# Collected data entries
----------
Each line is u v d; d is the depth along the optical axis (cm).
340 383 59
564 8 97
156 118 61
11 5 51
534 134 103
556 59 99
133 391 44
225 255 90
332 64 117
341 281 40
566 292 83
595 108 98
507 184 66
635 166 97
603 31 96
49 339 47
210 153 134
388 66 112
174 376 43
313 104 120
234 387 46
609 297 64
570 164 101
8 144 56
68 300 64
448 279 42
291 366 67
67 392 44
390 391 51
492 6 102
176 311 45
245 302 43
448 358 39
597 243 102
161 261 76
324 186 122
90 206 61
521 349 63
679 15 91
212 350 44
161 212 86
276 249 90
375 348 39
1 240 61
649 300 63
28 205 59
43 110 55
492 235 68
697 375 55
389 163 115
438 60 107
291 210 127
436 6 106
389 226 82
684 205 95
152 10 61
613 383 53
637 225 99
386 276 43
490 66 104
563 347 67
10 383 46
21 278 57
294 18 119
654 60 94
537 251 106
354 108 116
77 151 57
----------
Your task is to write out, exactly, the line that holds "313 104 120" and every line after it until the records end.

# Finished exercise
313 104 120
234 387 46
609 297 64
570 164 101
8 144 56
68 300 64
448 279 42
291 366 67
67 392 44
390 391 51
492 6 102
176 311 45
245 302 43
448 358 39
597 243 102
161 261 76
324 186 122
90 206 61
521 349 63
679 15 91
212 350 44
161 212 86
276 249 90
375 348 39
1 240 61
649 300 63
28 205 59
43 110 55
492 235 68
697 375 55
389 163 115
438 60 107
291 210 127
436 6 106
389 226 82
684 205 95
152 10 61
613 383 53
637 225 99
386 276 43
490 66 104
563 347 67
10 383 46
21 278 57
294 18 119
654 60 94
537 251 106
354 108 116
77 151 57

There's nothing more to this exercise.